PINGAULT Maximilien [Jean, Maximilien]

Par Julien Chuzeville

Né le 13 avril 1849 à Reuilly (Indre), mort le 26 janvier 1908 à Ivry (Seine, Val-de-Marne) ; ouvrier tonnelier, poète ; militant socialiste, syndicaliste et libre penseur à Paris.

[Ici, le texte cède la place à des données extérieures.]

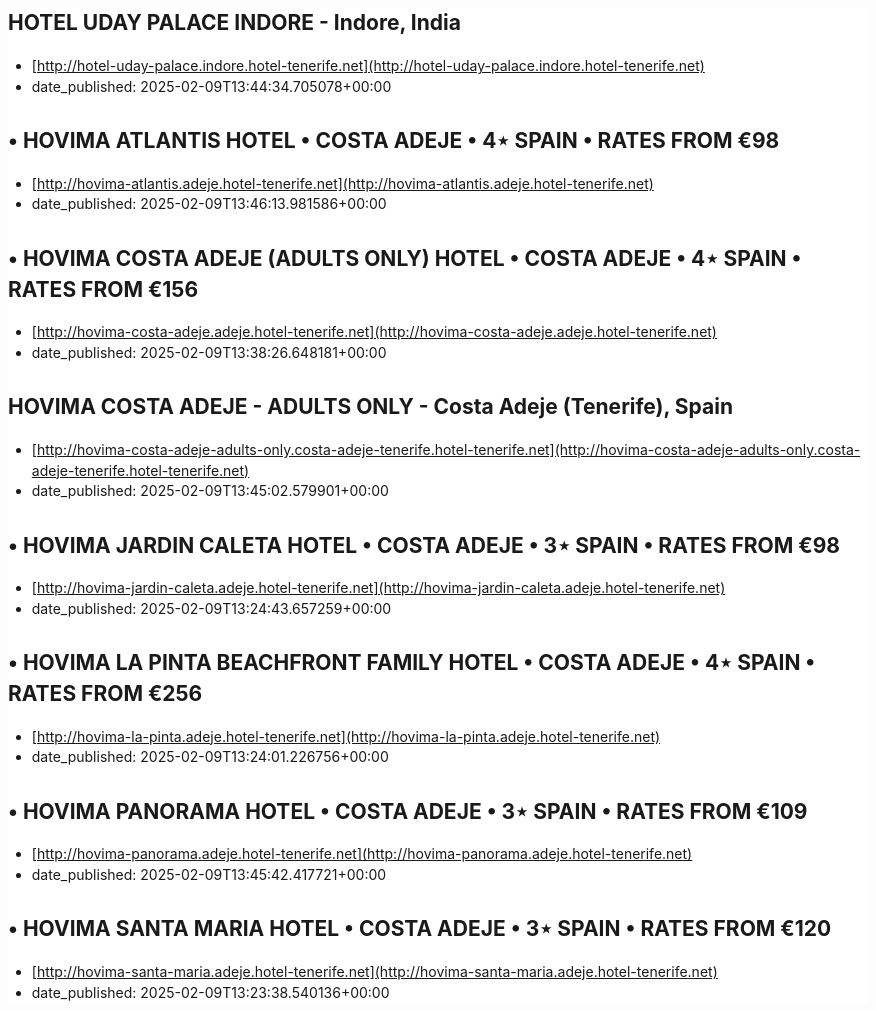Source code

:  ## HOTEL UDAY PALACE INDORE - Indore, India
 - [http://hotel-uday-palace.indore.hotel-tenerife.net](http://hotel-uday-palace.indore.hotel-tenerife.net)
 - date_published: 2025-02-09T13:44:34.705078+00:00

 ## • HOVIMA ATLANTIS HOTEL • COSTA ADEJE • 4⋆ SPAIN • RATES FROM €98
 - [http://hovima-atlantis.adeje.hotel-tenerife.net](http://hovima-atlantis.adeje.hotel-tenerife.net)
 - date_published: 2025-02-09T13:46:13.981586+00:00

 ## • HOVIMA COSTA ADEJE (ADULTS ONLY) HOTEL • COSTA ADEJE • 4⋆ SPAIN • RATES FROM €156
 - [http://hovima-costa-adeje.adeje.hotel-tenerife.net](http://hovima-costa-adeje.adeje.hotel-tenerife.net)
 - date_published: 2025-02-09T13:38:26.648181+00:00

 ## HOVIMA COSTA ADEJE - ADULTS ONLY - Costa Adeje (Tenerife), Spain
 - [http://hovima-costa-adeje-adults-only.costa-adeje-tenerife.hotel-tenerife.net](http://hovima-costa-adeje-adults-only.costa-adeje-tenerife.hotel-tenerife.net)
 - date_published: 2025-02-09T13:45:02.579901+00:00

 ## • HOVIMA JARDIN CALETA HOTEL • COSTA ADEJE • 3⋆ SPAIN • RATES FROM €98
 - [http://hovima-jardin-caleta.adeje.hotel-tenerife.net](http://hovima-jardin-caleta.adeje.hotel-tenerife.net)
 - date_published: 2025-02-09T13:24:43.657259+00:00

 ## • HOVIMA LA PINTA BEACHFRONT FAMILY HOTEL • COSTA ADEJE • 4⋆ SPAIN • RATES FROM €256
 - [http://hovima-la-pinta.adeje.hotel-tenerife.net](http://hovima-la-pinta.adeje.hotel-tenerife.net)
 - date_published: 2025-02-09T13:24:01.226756+00:00

 ## • HOVIMA PANORAMA HOTEL • COSTA ADEJE • 3⋆ SPAIN • RATES FROM €109
 - [http://hovima-panorama.adeje.hotel-tenerife.net](http://hovima-panorama.adeje.hotel-tenerife.net)
 - date_published: 2025-02-09T13:45:42.417721+00:00

 ## • HOVIMA SANTA MARIA HOTEL • COSTA ADEJE • 3⋆ SPAIN • RATES FROM €120
 - [http://hovima-santa-maria.adeje.hotel-tenerife.net](http://hovima-santa-maria.adeje.hotel-tenerife.net)
 - date_published: 2025-02-09T13:23:38.540136+00:00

Maximilien Pingault était en 1890 militant de la Ligue socialiste dans le XIe arr. de Paris. En mars 1891, il était le secrétaire de la Ligue socialiste.
En mai 1891, il était secrétaire de séance de l’Assemblée générale de la Libre-Pensée socialiste du IVe arrondissement (la présidente étant Julie Pasquier).
Il écrivit par la suite dans la revue La Question sociale de Paul Argyriadès.
Au début du XXe siècle, M. Pingault fut adhérent du Groupe féministe mixte du XIIIe arr. (voir Marie Duvignaud). Il habitait alors au 87, rue de Patay.
En 1906, il versa une souscription à L’Humanité, en signant : « Maximilien Pingault, poète libertaire, hospitalisé à Ivry (Seine) ».
Il mourut à l’hospice d’Ivry et fut incinéré au cimetière du Père-Lachaise.

Pour citer cet article :
https://maitron.fr/spip.php?article250556, notice PINGAULT Maximilien [Jean, Maximilien] par Julien Chuzeville, version mise en ligne le 15 août 2022, dernière modification le 15 août 2022.

Par Julien Chuzeville

ŒUVRE : La Conscience dans l’existence (1896 ?). — Chanson nouvelle. Sabre et goupillon... revue d’actualité (1899). — Les Songes d’un père, monologue dédié à ses quatre filles (1900). — Chanson des rouges et des jaunes (1901).

SOURCES : L’Égalité, 25 janvier 1890 et 2 mars 1891. — Bulletin mensuel de la Libre-Pensée, août 1891. — La Petite République, 19 juin 1894, 21 août 1901, 10 septembre 1902 et 30 janvier 1908. — L’Action, 31 mai 1905. — L’Humanité, 26 octobre 1906 et 30 janvier 1908. — État civil du Val-de-Marne.